Les deux tendances semblent procéder à un partage des zones de commandement: la première est présente dans la célèbre forêt de la Sambisa, à la frontière camerounaise. La seconde tient le lac Tchad, zone riche en ressources naturelles. Certes, le Cameroun n’a concédé aucun centimètre carré de son territoire sur ce front depuis 2014, mais des réajustements rendus nécessaires à cause de l’apparition d’autres foyers de tension ont selon certains observateurs, impacté le dispositif sécuritaire sur le front de l’Extrême-Nord.

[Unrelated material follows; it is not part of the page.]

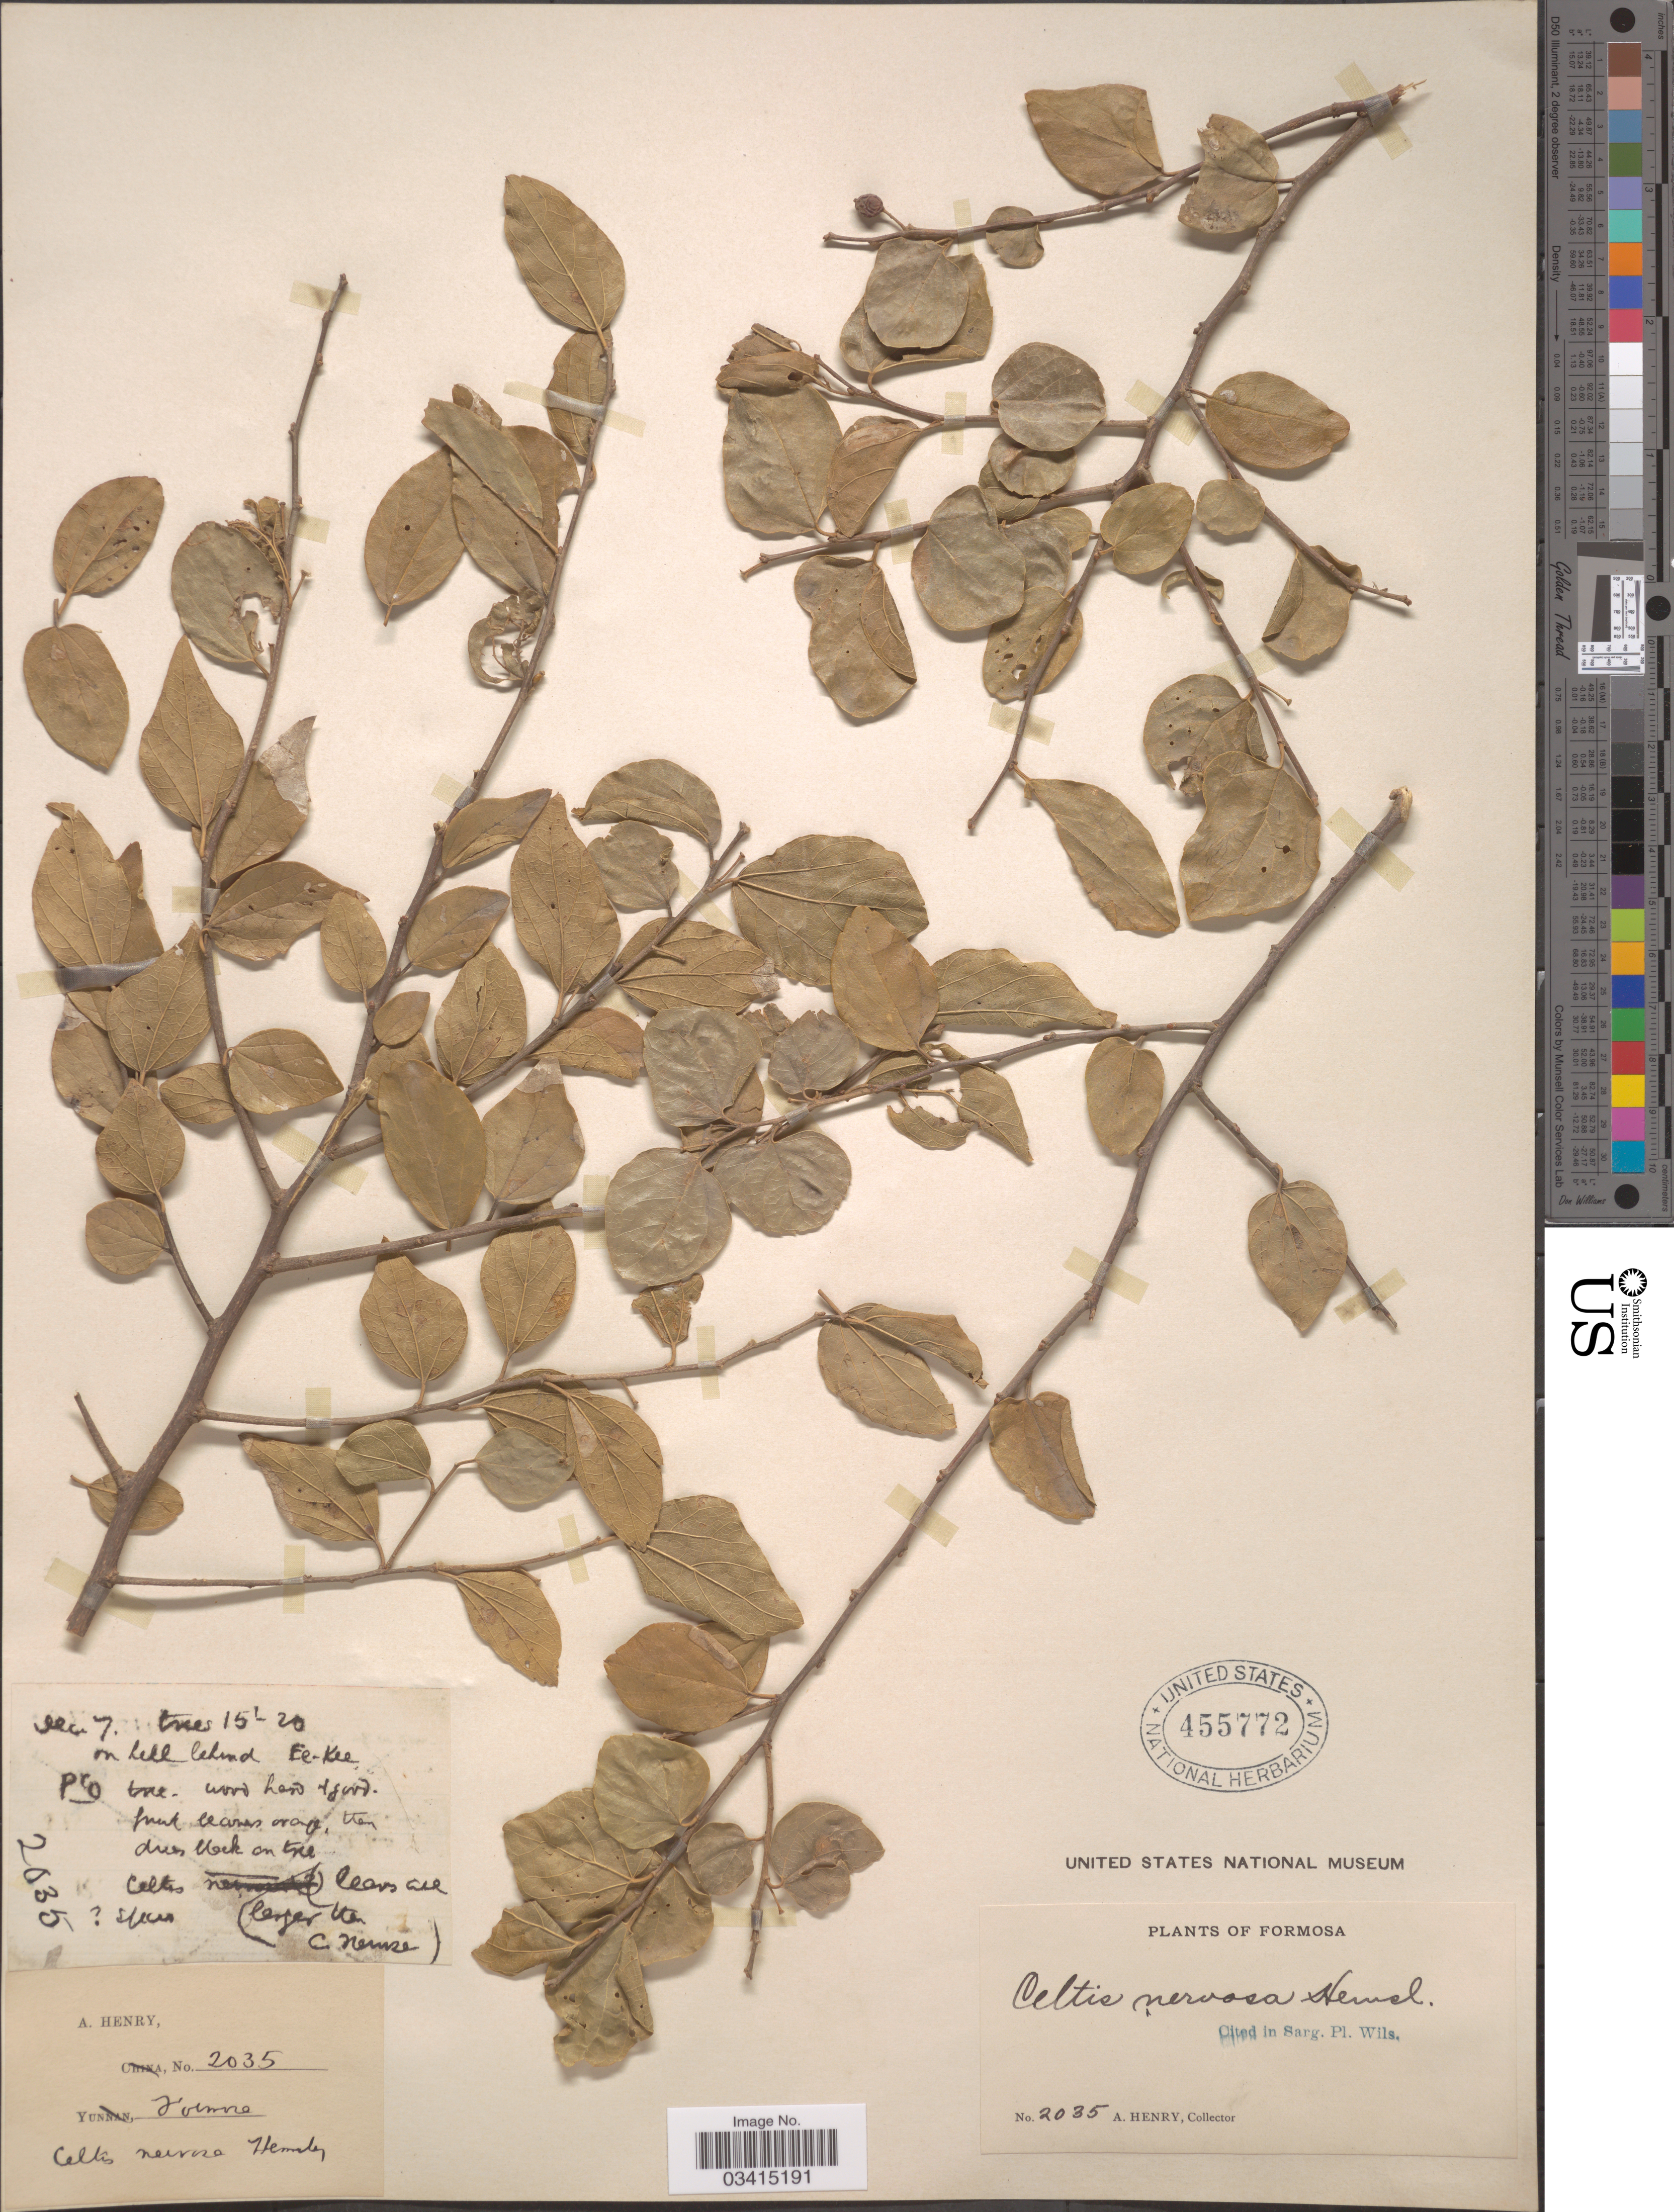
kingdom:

Il apparaît donc urgent aujourd’hui de réactiver et d’intensifier la riposte contre cette nébuleuse qui a repris du poil de la bête. En redynamisant la coopération entre les armées des pays du bassin du Lac Tchad (Cameroun, Niger, Nigeria, Tchad), notamment en matière de renseignement et de poursuite des djihadistes dans le pays voisin. Comme en 2014 où la lutte contre Boko Haram était érigée en cause nationale, la remobilisation des troupes au front est d’une nécessité impérieuse. De même, il importe de renouer avec le système de défense populaire à travers la collaboration et le soutien des populations locales.

Cette veille sécuritaire et cette synergie d’actions gagneront davantage en efficacité si les comités de vigilance, qui faisaient office de rempart contre Boko Haram, seraient redéployés et motivés. Au regard de la récurrence des attaques et de la logique meurtrière qui anime ces insurgés, il faut plus que jamais redoubler de vigilance et se reveiller.